Academic and financial support, as well as distribution services, are being provided by Caisse Nationale des Monuments Historiques et des Sites, while Museu Nacional d'Arte Catalan is co-ordinating the academic contribution of six other 'scientific partners' who include scholars from the British Museum, Institut de France, Kunstinstitut (Munich), Musée National des Thermes de Cluny et du Moyen-Age, as well as architects from Milan and Cologne.
Such a large and wide-ranging partnership is rarely found in the mainstream of 'market-driven' multimedia projects. However, it is precisely this combination of expertise which promises to deliver a multimedia package which will be equally accessible and useful to academics and armchair travellers, scholars and school children, professional art historians and amateur art lovers. Distributors will accordingly include cathedral and museum shops, as well as established channels for consumer and educational publishing. As the programme itself was being developed, discussions were well advanced with electronic publishers including Bertelsmann, Dai Nippon Printing, Hachette, Philips and Voyager.

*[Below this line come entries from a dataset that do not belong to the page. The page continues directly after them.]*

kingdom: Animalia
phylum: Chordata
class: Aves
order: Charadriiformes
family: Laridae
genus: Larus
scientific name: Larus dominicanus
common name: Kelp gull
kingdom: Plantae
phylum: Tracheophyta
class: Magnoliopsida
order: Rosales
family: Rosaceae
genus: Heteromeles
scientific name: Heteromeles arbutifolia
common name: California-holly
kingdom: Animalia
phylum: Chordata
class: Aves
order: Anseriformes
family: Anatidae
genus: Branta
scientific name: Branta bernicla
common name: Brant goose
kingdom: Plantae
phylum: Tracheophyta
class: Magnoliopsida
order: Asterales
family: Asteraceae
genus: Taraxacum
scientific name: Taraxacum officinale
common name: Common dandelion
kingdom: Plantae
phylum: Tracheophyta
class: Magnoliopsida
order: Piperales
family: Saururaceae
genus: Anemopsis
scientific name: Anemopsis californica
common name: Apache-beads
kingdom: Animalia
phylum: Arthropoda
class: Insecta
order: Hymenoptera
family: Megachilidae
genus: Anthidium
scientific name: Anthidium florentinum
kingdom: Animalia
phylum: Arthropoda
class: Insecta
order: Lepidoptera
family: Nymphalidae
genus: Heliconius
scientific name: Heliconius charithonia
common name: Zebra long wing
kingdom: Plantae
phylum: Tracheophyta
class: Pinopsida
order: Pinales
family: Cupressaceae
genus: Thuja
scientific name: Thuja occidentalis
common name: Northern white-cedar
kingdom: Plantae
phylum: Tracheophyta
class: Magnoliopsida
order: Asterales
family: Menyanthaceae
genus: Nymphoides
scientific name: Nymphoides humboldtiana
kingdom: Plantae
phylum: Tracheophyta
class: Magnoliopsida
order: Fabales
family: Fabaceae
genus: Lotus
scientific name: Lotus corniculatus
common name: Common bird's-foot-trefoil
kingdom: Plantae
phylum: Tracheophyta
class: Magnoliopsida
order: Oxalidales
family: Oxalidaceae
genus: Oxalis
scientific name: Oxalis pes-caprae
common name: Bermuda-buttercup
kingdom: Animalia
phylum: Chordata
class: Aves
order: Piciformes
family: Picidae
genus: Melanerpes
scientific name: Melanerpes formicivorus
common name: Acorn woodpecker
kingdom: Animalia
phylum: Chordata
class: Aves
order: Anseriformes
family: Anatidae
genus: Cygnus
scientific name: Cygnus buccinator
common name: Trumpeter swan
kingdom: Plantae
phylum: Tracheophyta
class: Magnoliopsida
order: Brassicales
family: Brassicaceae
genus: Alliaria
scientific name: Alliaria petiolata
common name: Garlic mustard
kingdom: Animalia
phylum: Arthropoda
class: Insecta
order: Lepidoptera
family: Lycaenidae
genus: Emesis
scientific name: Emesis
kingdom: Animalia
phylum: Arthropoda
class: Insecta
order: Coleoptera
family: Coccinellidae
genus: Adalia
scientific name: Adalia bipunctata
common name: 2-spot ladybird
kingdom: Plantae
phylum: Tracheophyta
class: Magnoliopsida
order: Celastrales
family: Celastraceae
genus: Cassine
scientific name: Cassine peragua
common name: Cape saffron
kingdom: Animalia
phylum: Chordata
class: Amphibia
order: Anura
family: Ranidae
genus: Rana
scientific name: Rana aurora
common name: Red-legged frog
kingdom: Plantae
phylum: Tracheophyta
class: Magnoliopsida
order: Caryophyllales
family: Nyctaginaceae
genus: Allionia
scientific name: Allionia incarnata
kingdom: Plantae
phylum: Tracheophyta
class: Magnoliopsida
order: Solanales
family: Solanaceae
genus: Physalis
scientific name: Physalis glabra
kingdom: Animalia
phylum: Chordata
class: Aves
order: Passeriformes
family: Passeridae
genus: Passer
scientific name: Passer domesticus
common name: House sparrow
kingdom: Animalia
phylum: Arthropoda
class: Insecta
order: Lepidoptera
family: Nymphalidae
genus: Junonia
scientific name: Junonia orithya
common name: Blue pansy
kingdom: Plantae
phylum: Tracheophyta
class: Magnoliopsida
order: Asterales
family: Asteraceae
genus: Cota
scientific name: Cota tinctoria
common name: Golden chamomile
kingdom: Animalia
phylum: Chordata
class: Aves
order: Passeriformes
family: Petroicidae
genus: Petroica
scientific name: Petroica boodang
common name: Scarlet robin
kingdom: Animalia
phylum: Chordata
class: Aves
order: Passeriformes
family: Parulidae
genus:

Many content owners - alerted, perhaps, to the bright future predicted for multimedia by the popular press - have unrealistic expectations of the short-term returns which they might enjoy from contributing to a title such as this. Typically, Vernerey found that the cost of digitizing a single slide is 1000FF for publication in France alone, or 1500FF for worldwide publication - "lost money!" she says.
The solution for this as for many projects - is to take original footage shot to match the design and script of the programme. Apart from the obvious cost savings, Vernerey observes that this has given the title "a much more homogenous look".
It also means that direct comparisons can be made between specific features of different cathedrals. For example, precise shots taken from a common point in each building clearly illustrate comparable spatial dimensions, craftsmanship or decorative variations.
Within the interactive presentation, this will allow users to combine and compare visual information in a manner unparalleled in any other medium.
In this project, for example, Gothic Cathedrals of Europe will be published on CD-i, with 2000 still images and ten minutes of full- motion video. Subsequently,Gothic Cathedrals of England and France will be published on two CD-ROMs with up to 3 500 images; these will be both technically and culturally bilingual, with English and French soundtracks, for use with both IBM and compatible PCs, and Apple Macintosh computers. Images of individual cathedrals will be published as a series of Photo CD discs, using Kodak's Portfolio authoring software, to create interactive 'visits' - a much superior alternative to conventional slides and postcards.
A version for schools may also be produced, initially on CD-ROM, the most widely-available multimedia platform in the French educational market.
Thus, although much electronic publishing - particularly for consumer markets - currently inclines toward titles with mass appeal, there may be considerable potential in niche markets where interactive multimedia alone can offer a product that is genuinely new, different, interesting and valuable.